▶ EXERCISES
**1)** List the three principal responsibilities of a property manager named in the property management text below.
**2)** In the property management text below, what kind of relationship does the property manager have with the owner?
**3)** Carry on the property management text below, starting after its final sentence.

**** PASSAGE

THE PROPERTY MANAGER
Property management is a real estate specialization. It involves the leasing, managing, marketing, and overall maintenance of real estate owned by others, usually rental property. The property manager has three principal responsibilities:
1) Financial management
2) Physical management (structure and grounds)
3) Administrative management (files and records)
The property manager is responsible for maintaining the owner's investment and making sure the property earns income. This can be done in several ways. The physical property must be maintained in good condition. Suitable tenants must be found, rent must be collected, and employees must be hired and supervised. The property manager is responsible for budgeting and controlling expenses, keeping proper accounts, and making periodic reports to the owner. In all of these activities, the manager's primary goal is to operate and maintain the physical property in such a way as to preserve and enhance the owner's capital investment.
Some property managers work for property management companies. These firms manage properties for a number of owners under management agreements (discussed later in this Chapter). Other property managers are independent. The property manager has an agency relationship with the owner, which involves greater authority and discretion over management decisions than an employee would have. A property manager or an owner may employ building managers to supervise the daily operations of a building. In some cases, these individuals may be residents of the building.

********
**** DATASET

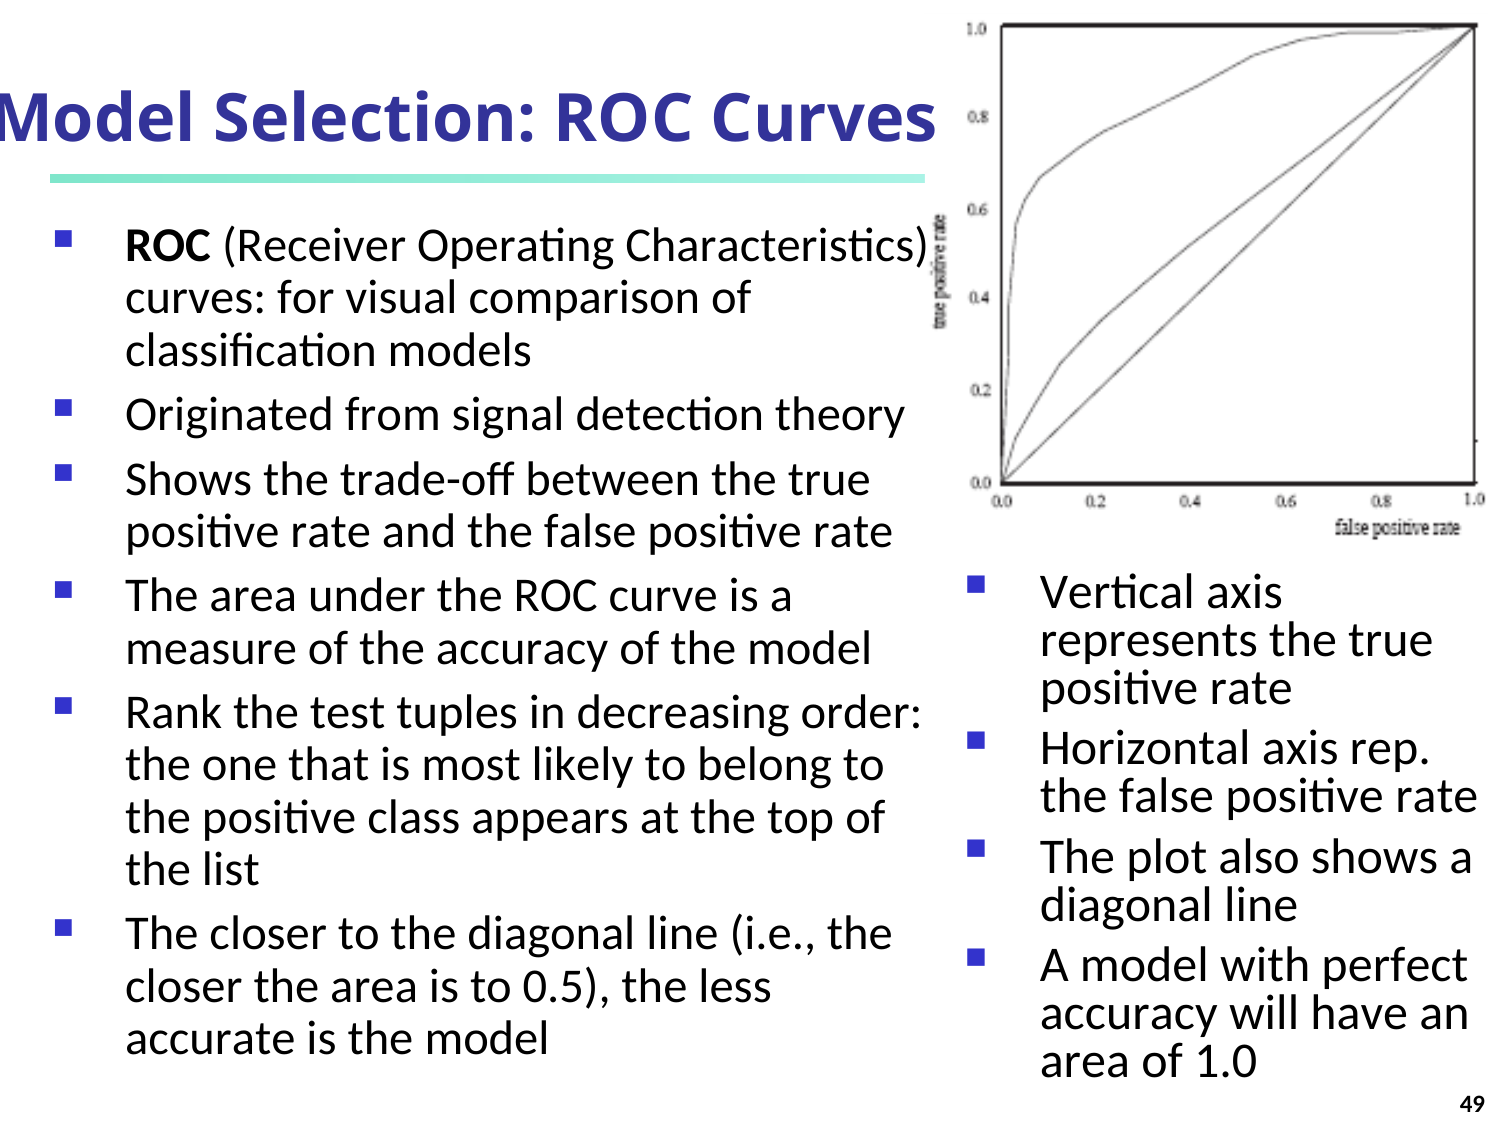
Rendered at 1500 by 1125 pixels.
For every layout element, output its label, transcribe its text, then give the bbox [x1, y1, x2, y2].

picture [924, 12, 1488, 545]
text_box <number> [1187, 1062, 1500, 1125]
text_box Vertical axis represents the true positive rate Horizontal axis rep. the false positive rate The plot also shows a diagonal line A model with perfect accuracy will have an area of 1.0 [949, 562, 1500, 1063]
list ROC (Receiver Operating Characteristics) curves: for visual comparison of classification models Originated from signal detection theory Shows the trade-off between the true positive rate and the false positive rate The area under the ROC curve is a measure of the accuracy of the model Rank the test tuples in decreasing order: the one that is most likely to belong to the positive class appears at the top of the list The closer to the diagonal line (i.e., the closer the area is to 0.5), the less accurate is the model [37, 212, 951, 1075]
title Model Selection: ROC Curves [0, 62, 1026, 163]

********

▶ ANSWERS BY TASK
**1)**
1) Financial management
2) Physical management (structure and grounds)
3) Administrative management (files and records)

**2)** An agency relationship.

**3)**
IN PRACTICE In most states, property managers who serve the public for a fee must be licensed real estate brokers. In other states, property managers must be licensed specifically as property managers. Key components of property management (leasing, renting and collecting rent) are considered real estate activities under existing Tennessee real estate licensing laws. If a property manager is going to lease or list real estate, or negotiate or attempt to negotiate to perform any of those acts, or collect rent or attempt to collect rent, or if he or she holds herself out as engaging in any of those activities, he or she will need a broker's license. A salesperson working under a broker may engage in such activities.
An exception to the requirement that a Tennessee property manager have a real estate broker's license is that resident managers (for brokers or owners) of apartments, duplexes or residential complexes are exempt if their duties are limited to supervision, exhibition of residential units, leasing or collection of security deposits and rentals from the property. Resident managers cannot negotiate the amounts of security deposits or rentals, nor may they negotiate leases on behalf of the broker.
Securing Management Business
Possible sources of property management business include
► community associations,
► corporate owners,
► apartment developers and landlords,
► condominium associations,
► homeowners' associations,
► investment syndicates,
► trusts,
► individual owners who want professional property management, and
► absentee owners.
When a property manager secures business from any of these sources, a good reputation is often the manager's best advertising. A manager who consistently demonstrates the ability to increase property income over previous levels should have little difficulty finding new business.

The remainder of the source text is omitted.